*** Begin section ***
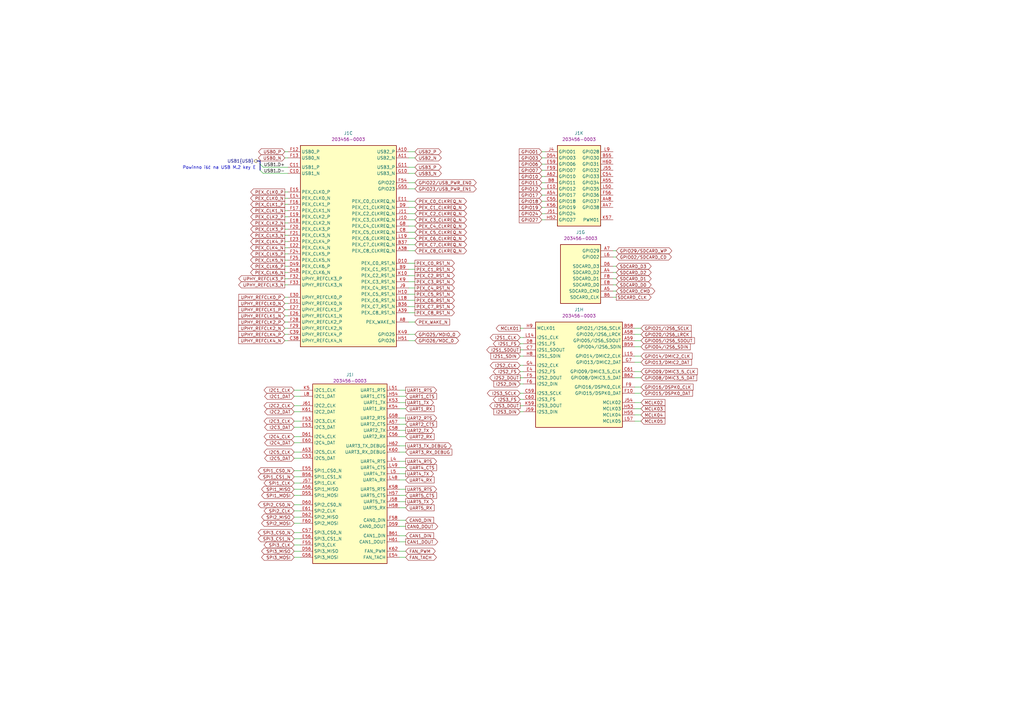
<source format=kicad_sch>
(kicad_sch
	(version 20250114)
	(generator "eeschema")
	(generator_version "9.0")
	(uuid "54db9989-a1ef-4f53-92e8-d0951b13a87a")
	(paper "A3")
	(title_block
		(title "Jetson Orin AGX Baseboard")
		(date "2025-08-11")
		(rev "1.0.0")
		(company "Antmicro Ltd")
		(comment 1 "www.antmicro.com")
	)
	
	(text "Powinno iść na USB M.2 key E"
		(exclude_from_sim no)
		(at 89.916 68.834 0)
		(effects
			(font
				(size 1.27 1.27)
			)
		)
		(uuid "9a72476c-586c-4b9d-9701-34b4bb834b10")
	)
	(bus_entry
		(at 107.95 68.58)
		(size -1.27 -1.27)
		(stroke
			(width 0)
			(type default)
		)
		(uuid "df2b605c-8821-4318-bf4a-e050d2a9ce23")
	)
	(bus_entry
		(at 107.95 71.12)
		(size -1.27 -1.27)
		(stroke
			(width 0)
			(type default)
		)
		(uuid "ebafe077-32d4-4ac8-a0e2-502b20a481aa")
	)
	(wire
		(pts
			(xy 166.37 226.06) (xy 163.83 226.06)
		)
		(stroke
			(width 0)
			(type default)
		)
		(uuid "0045286b-9cda-4899-9149-43af4c59c5be")
	)
	(wire
		(pts
			(xy 120.65 207.01) (xy 123.19 207.01)
		)
		(stroke
			(width 0)
			(type default)
		)
		(uuid "018c5f96-2210-40d5-a3f0-80ed56b857da")
	)
	(wire
		(pts
			(xy 166.37 160.02) (xy 163.83 160.02)
		)
		(stroke
			(width 0)
			(type default)
		)
		(uuid "018d5911-a622-4bfd-8161-f0b6c35ca5d4")
	)
	(wire
		(pts
			(xy 222.25 69.85) (xy 223.52 69.85)
		)
		(stroke
			(width 0)
			(type default)
		)
		(uuid "022932c3-77ab-4e49-9acc-2bc73f9b05dd")
	)
	(wire
		(pts
			(xy 116.84 99.06) (xy 118.11 99.06)
		)
		(stroke
			(width 0)
			(type default)
		)
		(uuid "03f7d90c-e3d0-4b11-af49-31e7629f0f36")
	)
	(wire
		(pts
			(xy 166.37 194.31) (xy 163.83 194.31)
		)
		(stroke
			(width 0)
			(type default)
		)
		(uuid "040955af-e60a-4ecd-a960-381428d42374")
	)
	(wire
		(pts
			(xy 166.37 215.9) (xy 163.83 215.9)
		)
		(stroke
			(width 0)
			(type default)
		)
		(uuid "09e53e66-cbca-4476-b37b-7f4e68248e5b")
	)
	(bus
		(pts
			(xy 106.68 67.31) (xy 106.68 66.04)
		)
		(stroke
			(width 0)
			(type default)
		)
		(uuid "0a29f517-09a6-4597-a73e-90edda79061b")
	)
	(wire
		(pts
			(xy 170.18 77.47) (xy 167.64 77.47)
		)
		(stroke
			(width 0)
			(type default)
		)
		(uuid "0d4433a0-765f-4663-8eec-89995a42f6ed")
	)
	(wire
		(pts
			(xy 120.65 198.12) (xy 123.19 198.12)
		)
		(stroke
			(width 0)
			(type default)
		)
		(uuid "11f98011-acbb-46c0-b343-4db271ec6d59")
	)
	(wire
		(pts
			(xy 116.84 137.16) (xy 118.11 137.16)
		)
		(stroke
			(width 0)
			(type default)
		)
		(uuid "12a22181-eefd-415b-b080-c207c4022505")
	)
	(wire
		(pts
			(xy 262.89 170.18) (xy 260.35 170.18)
		)
		(stroke
			(width 0)
			(type default)
		)
		(uuid "14ae3d0b-de38-4322-bf46-ebaf68b5b39b")
	)
	(wire
		(pts
			(xy 116.84 127) (xy 118.11 127)
		)
		(stroke
			(width 0)
			(type default)
		)
		(uuid "15e4a718-31c4-496c-92f2-1fae366fe652")
	)
	(wire
		(pts
			(xy 116.84 116.84) (xy 118.11 116.84)
		)
		(stroke
			(width 0)
			(type default)
		)
		(uuid "182b0f23-4ac1-4cdb-8206-c0b40e163dd9")
	)
	(wire
		(pts
			(xy 120.65 220.98) (xy 123.19 220.98)
		)
		(stroke
			(width 0)
			(type default)
		)
		(uuid "1dc14849-d4d3-499c-b78c-f9a4fd279f0f")
	)
	(wire
		(pts
			(xy 213.36 168.91) (xy 214.63 168.91)
		)
		(stroke
			(width 0)
			(type default)
		)
		(uuid "20fa3937-bdd0-4452-9ead-58cc3fb2e017")
	)
	(wire
		(pts
			(xy 222.25 80.01) (xy 223.52 80.01)
		)
		(stroke
			(width 0)
			(type default)
		)
		(uuid "22066870-a589-4aff-aaa3-eeb330326a63")
	)
	(wire
		(pts
			(xy 166.37 200.66) (xy 163.83 200.66)
		)
		(stroke
			(width 0)
			(type default)
		)
		(uuid "222bd7dc-10b6-42ee-bee6-3c54b0593482")
	)
	(wire
		(pts
			(xy 116.84 109.22) (xy 118.11 109.22)
		)
		(stroke
			(width 0)
			(type default)
		)
		(uuid "22b66e23-9dce-432b-8abc-d56101307e2c")
	)
	(wire
		(pts
			(xy 170.18 137.16) (xy 167.64 137.16)
		)
		(stroke
			(width 0)
			(type default)
		)
		(uuid "23ea8842-bd62-404d-b5de-db2f0192a558")
	)
	(wire
		(pts
			(xy 116.84 62.23) (xy 118.11 62.23)
		)
		(stroke
			(width 0)
			(type default)
		)
		(uuid "25614092-e461-42e7-b285-950409e7449f")
	)
	(wire
		(pts
			(xy 262.89 152.4) (xy 260.35 152.4)
		)
		(stroke
			(width 0)
			(type default)
		)
		(uuid "262972cb-dcc2-4940-bea9-40e81273ecbd")
	)
	(wire
		(pts
			(xy 252.73 116.84) (xy 251.46 116.84)
		)
		(stroke
			(width 0)
			(type default)
		)
		(uuid "27502ccc-c69b-4811-a11d-1ec5ef6ce03b")
	)
	(wire
		(pts
			(xy 170.18 90
... [311809 chars truncated]
</source>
*** End section ***
§ **Exercise prompt**
The data above is to be printed exactly, all of it, except for the pictures.

§ **Result for this exercise**
<source format=kicad_sch>
(kicad_sch
	(version 20250114)
	(generator "eeschema")
	(generator_version "9.0")
	(uuid "54db9989-a1ef-4f53-92e8-d0951b13a87a")
	(paper "A3")
	(title_block
		(title "Jetson Orin AGX Baseboard")
		(date "2025-08-11")
		(rev "1.0.0")
		(company "Antmicro Ltd")
		(comment 1 "www.antmicro.com")
	)
	
	(text "Powinno iść na USB M.2 key E"
		(exclude_from_sim no)
		(at 89.916 68.834 0)
		(effects
			(font
				(size 1.27 1.27)
			)
		)
		(uuid "9a72476c-586c-4b9d-9701-34b4bb834b10")
	)
	(bus_entry
		(at 107.95 68.58)
		(size -1.27 -1.27)
		(stroke
			(width 0)
			(type default)
		)
		(uuid "df2b605c-8821-4318-bf4a-e050d2a9ce23")
	)
	(bus_entry
		(at 107.95 71.12)
		(size -1.27 -1.27)
		(stroke
			(width 0)
			(type default)
		)
		(uuid "ebafe077-32d4-4ac8-a0e2-502b20a481aa")
	)
	(wire
		(pts
			(xy 166.37 226.06) (xy 163.83 226.06)
		)
		(stroke
			(width 0)
			(type default)
		)
		(uuid "0045286b-9cda-4899-9149-43af4c59c5be")
	)
	(wire
		(pts
			(xy 120.65 207.01) (xy 123.19 207.01)
		)
		(stroke
			(width 0)
			(type default)
		)
		(uuid "018c5f96-2210-40d5-a3f0-80ed56b857da")
	)
	(wire
		(pts
			(xy 166.37 160.02) (xy 163.83 160.02)
		)
		(stroke
			(width 0)
			(type default)
		)
		(uuid "018d5911-a622-4bfd-8161-f0b6c35ca5d4")
	)
	(wire
		(pts
			(xy 222.25 69.85) (xy 223.52 69.85)
		)
		(stroke
			(width 0)
			(type default)
		)
		(uuid "022932c3-77ab-4e49-9acc-2bc73f9b05dd")
	)
	(wire
		(pts
			(xy 116.84 99.06) (xy 118.11 99.06)
		)
		(stroke
			(width 0)
			(type default)
		)
		(uuid "03f7d90c-e3d0-4b11-af49-31e7629f0f36")
	)
	(wire
		(pts
			(xy 166.37 194.31) (xy 163.83 194.31)
		)
		(stroke
			(width 0)
			(type default)
		)
		(uuid "040955af-e60a-4ecd-a960-381428d42374")
	)
	(wire
		(pts
			(xy 166.37 215.9) (xy 163.83 215.9)
		)
		(stroke
			(width 0)
			(type default)
		)
		(uuid "09e53e66-cbca-4476-b37b-7f4e68248e5b")
	)
	(bus
		(pts
			(xy 106.68 67.31) (xy 106.68 66.04)
		)
		(stroke
			(width 0)
			(type default)
		)
		(uuid "0a29f517-09a6-4597-a73e-90edda79061b")
	)
	(wire
		(pts
			(xy 170.18 77.47) (xy 167.64 77.47)
		)
		(stroke
			(width 0)
			(type default)
		)
		(uuid "0d4433a0-765f-4663-8eec-89995a42f6ed")
	)
	(wire
		(pts
			(xy 120.65 198.12) (xy 123.19 198.12)
		)
		(stroke
			(width 0)
			(type default)
		)
		(uuid "11f98011-acbb-46c0-b343-4db271ec6d59")
	)
	(wire
		(pts
			(xy 116.84 137.16) (xy 118.11 137.16)
		)
		(stroke
			(width 0)
			(type default)
		)
		(uuid "12a22181-eefd-415b-b080-c207c4022505")
	)
	(wire
		(pts
			(xy 262.89 170.18) (xy 260.35 170.18)
		)
		(stroke
			(width 0)
			(type default)
		)
		(uuid "14ae3d0b-de38-4322-bf46-ebaf68b5b39b")
	)
	(wire
		(pts
			(xy 116.84 127) (xy 118.11 127)
		)
		(stroke
			(width 0)
			(type default)
		)
		(uuid "15e4a718-31c4-496c-92f2-1fae366fe652")
	)
	(wire
		(pts
			(xy 116.84 116.84) (xy 118.11 116.84)
		)
		(stroke
			(width 0)
			(type default)
		)
		(uuid "182b0f23-4ac1-4cdb-8206-c0b40e163dd9")
	)
	(wire
		(pts
			(xy 120.65 220.98) (xy 123.19 220.98)
		)
		(stroke
			(width 0)
			(type default)
		)
		(uuid "1dc14849-d4d3-499c-b78c-f9a4fd279f0f")
	)
	(wire
		(pts
			(xy 213.36 168.91) (xy 214.63 168.91)
		)
		(stroke
			(width 0)
			(type default)
		)
		(uuid "20fa3937-bdd0-4452-9ead-58cc3fb2e017")
	)
	(wire
		(pts
			(xy 222.25 80.01) (xy 223.52 80.01)
		)
		(stroke
			(width 0)
			(type default)
		)
		(uuid "22066870-a589-4aff-aaa3-eeb330326a63")
	)
	(wire
		(pts
			(xy 166.37 200.66) (xy 163.83 200.66)
		)
		(stroke
			(width 0)
			(type default)
		)
		(uuid "222bd7dc-10b6-42ee-bee6-3c54b0593482")
	)
	(wire
		(pts
			(xy 116.84 109.22) (xy 118.11 109.22)
		)
		(stroke
			(width 0)
			(type default)
		)
		(uuid "22b66e23-9dce-432b-8abc-d56101307e2c")
	)
	(wire
		(pts
			(xy 170.18 137.16) (xy 167.64 137.16)
		)
		(stroke
			(width 0)
			(type default)
		)
		(uuid "23ea8842-bd62-404d-b5de-db2f0192a558")
	)
	(wire
		(pts
			(xy 116.84 62.23) (xy 118.11 62.23)
		)
		(stroke
			(width 0)
			(type default)
		)
		(uuid "25614092-e461-42e7-b285-950409e7449f")
	)
	(wire
		(pts
			(xy 262.89 152.4) (xy 260.35 152.4)
		)
		(stroke
			(width 0)
			(type default)
		)
		(uuid "262972cb-dcc2-4940-bea9-40e81273ecbd")
	)
	(wire
		(pts
			(xy 252.73 116.84) (xy 251.46 116.84)
		)
		(stroke
			(width 0)
			(type default)
		)
		(uuid "27502ccc-c69b-4811-a11d-1ec5ef6ce03b")
	)
	(wire
		(pts
			(xy 170.18 90
... [311809 chars truncated]
</source>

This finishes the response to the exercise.